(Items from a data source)

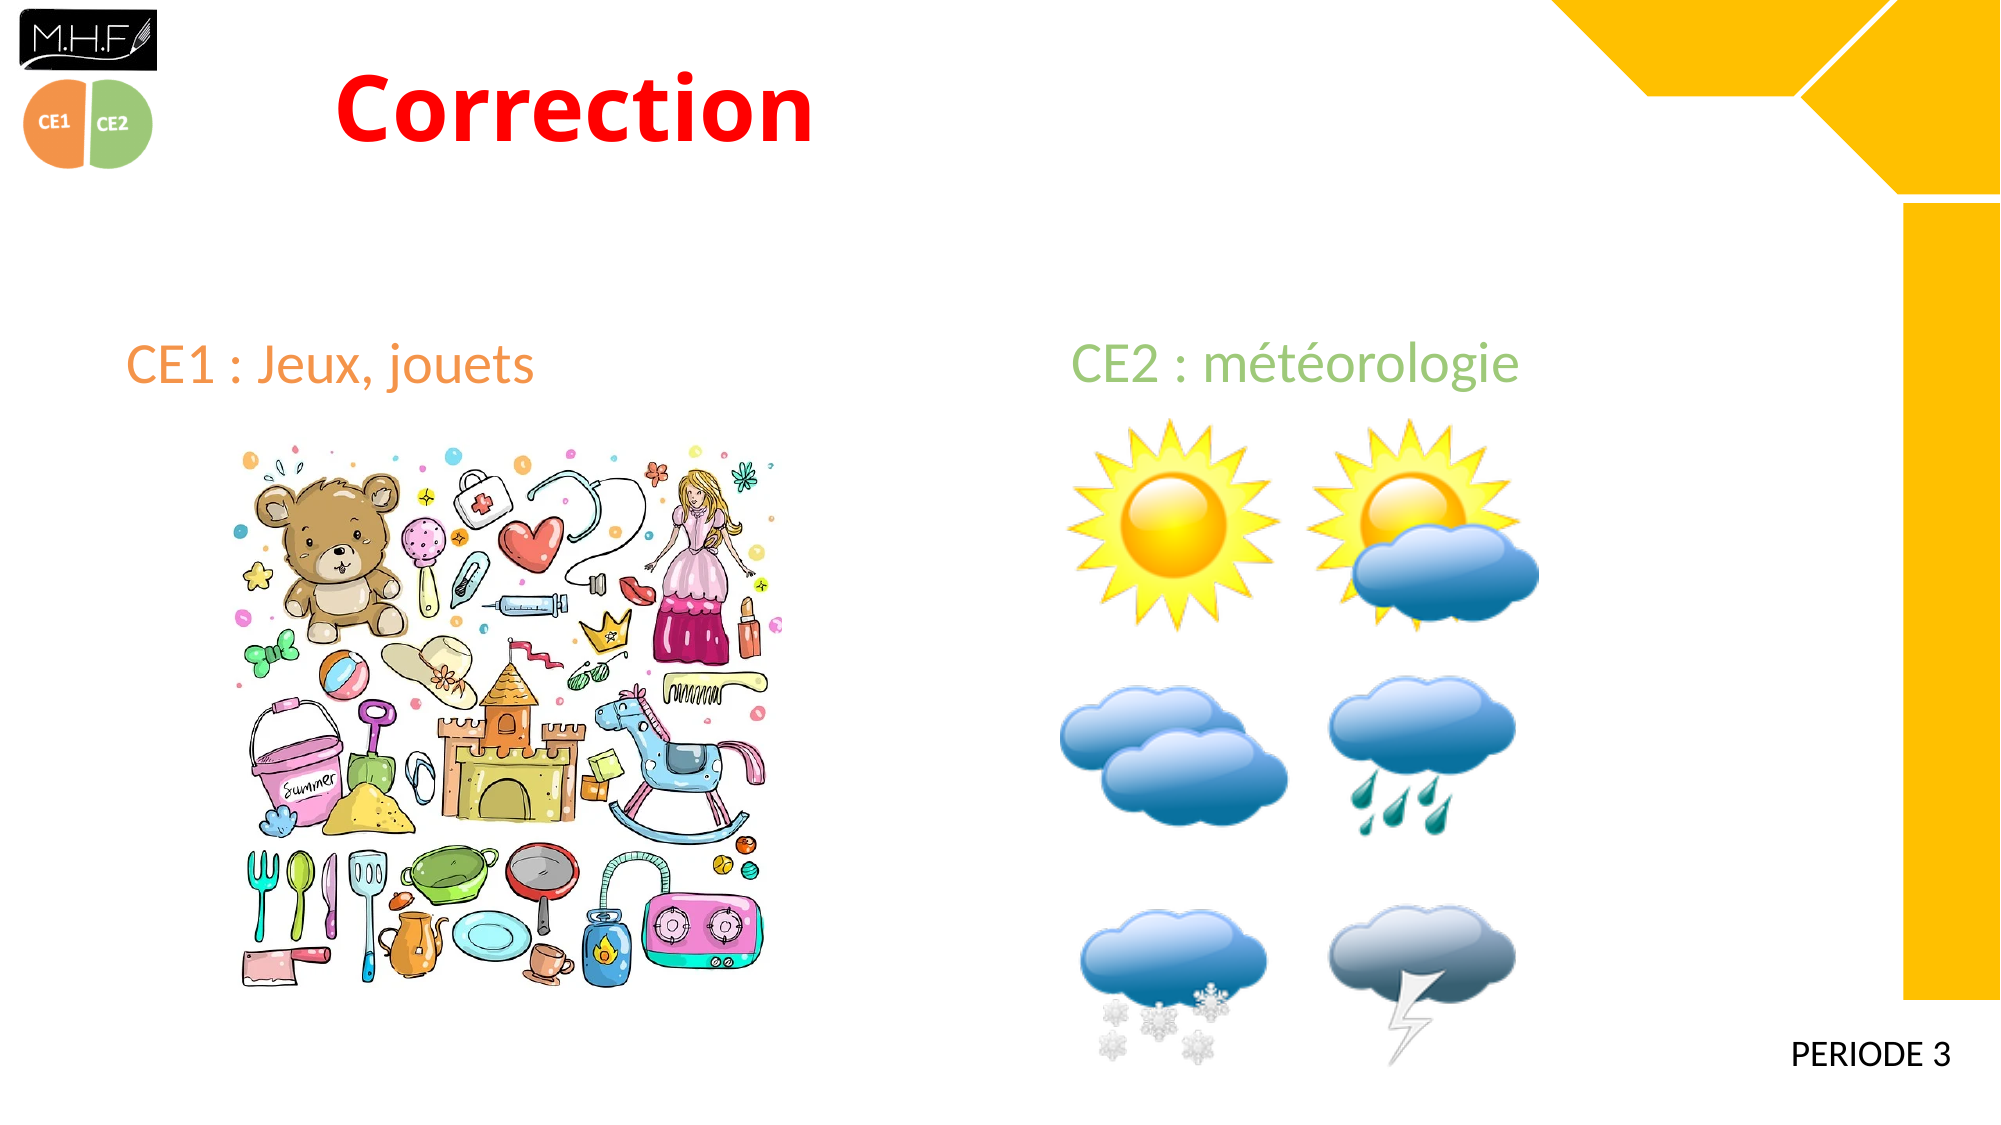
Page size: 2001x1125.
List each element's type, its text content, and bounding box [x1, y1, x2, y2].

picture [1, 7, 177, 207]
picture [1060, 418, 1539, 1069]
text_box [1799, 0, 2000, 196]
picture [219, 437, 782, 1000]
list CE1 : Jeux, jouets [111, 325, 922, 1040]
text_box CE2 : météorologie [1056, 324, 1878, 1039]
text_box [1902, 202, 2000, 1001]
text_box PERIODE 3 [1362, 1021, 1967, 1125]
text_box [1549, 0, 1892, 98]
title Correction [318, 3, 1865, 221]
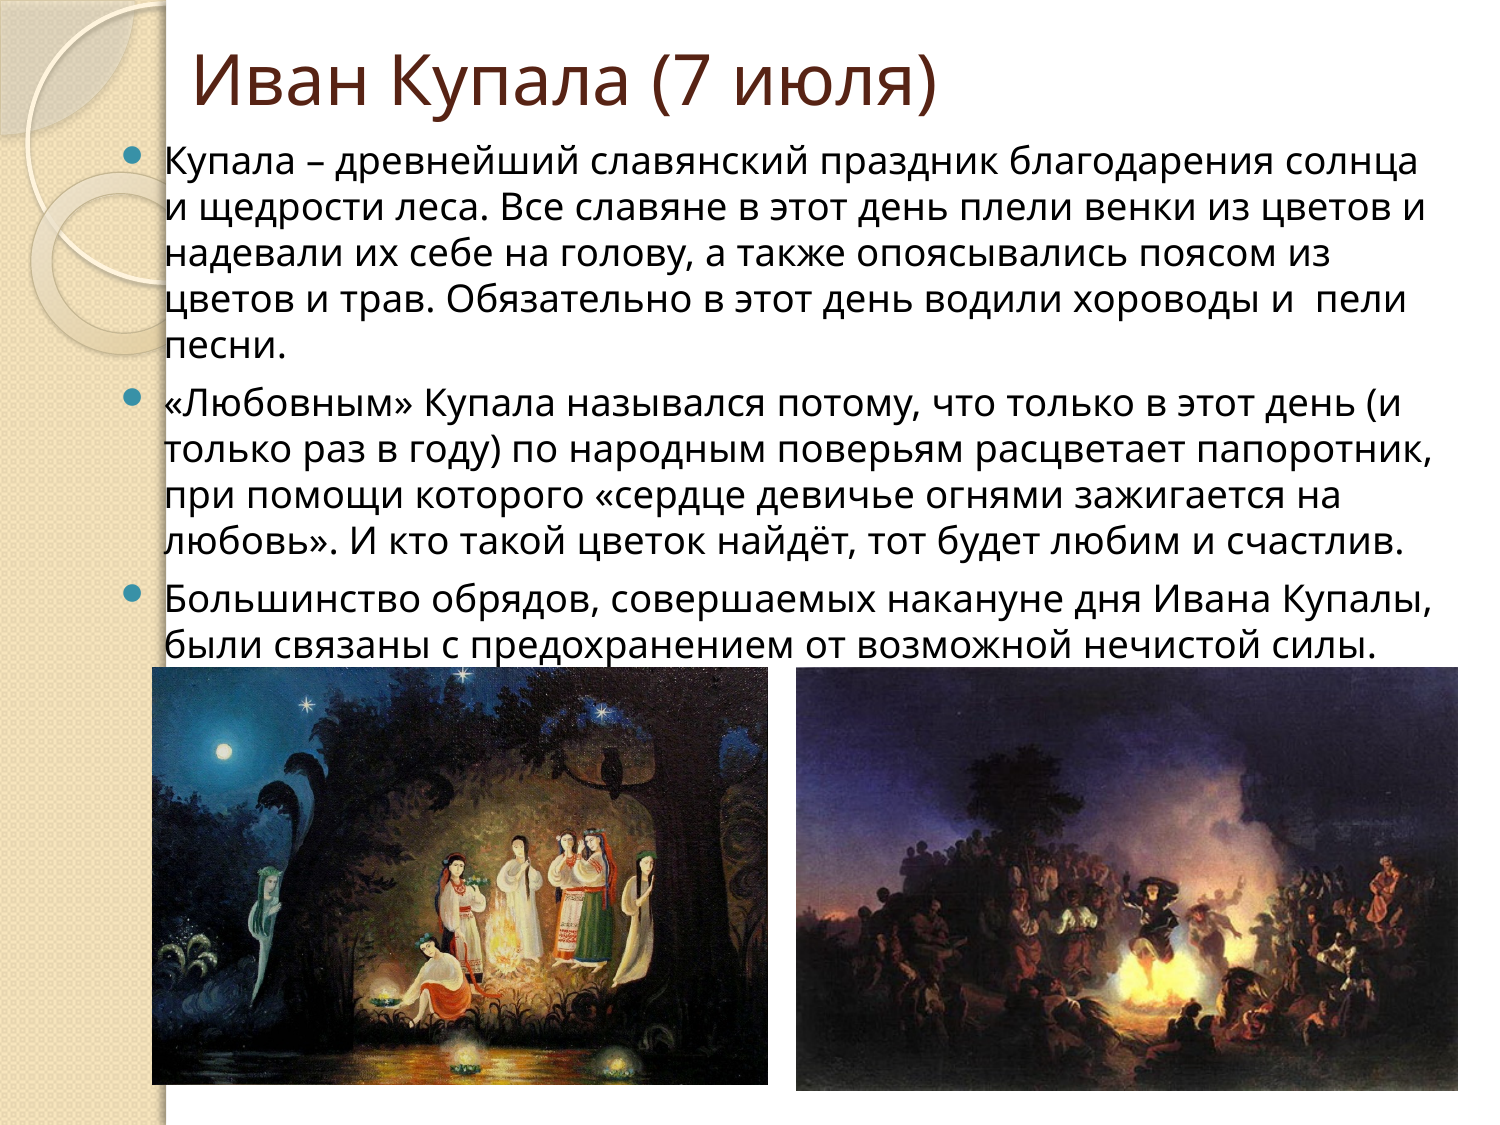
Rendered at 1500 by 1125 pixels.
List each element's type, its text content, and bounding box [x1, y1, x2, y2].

**BRIEF**
Return all of the entries word for word, but omit the pictures.

**ANSWER FOR THE TASK**
Page size: 2001x1125.
List each element's type, its text content, and bounding box [x1, y1, x2, y2].

picture [1, 7, 177, 207]
picture [1060, 418, 1539, 1069]
text_box [1799, 0, 2000, 196]
picture [219, 437, 782, 1000]
list CE1 : Jeux, jouets [111, 325, 922, 1040]
text_box CE2 : météorologie [1056, 324, 1878, 1039]
text_box [1902, 202, 2000, 1001]
text_box PERIODE 3 [1362, 1021, 1967, 1125]
text_box [1549, 0, 1892, 98]
title Correction [318, 3, 1865, 221]
Rendered at 1500 by 1125 pixels.
List each element's type, its text content, and bounding box [x1, y1, x2, y2].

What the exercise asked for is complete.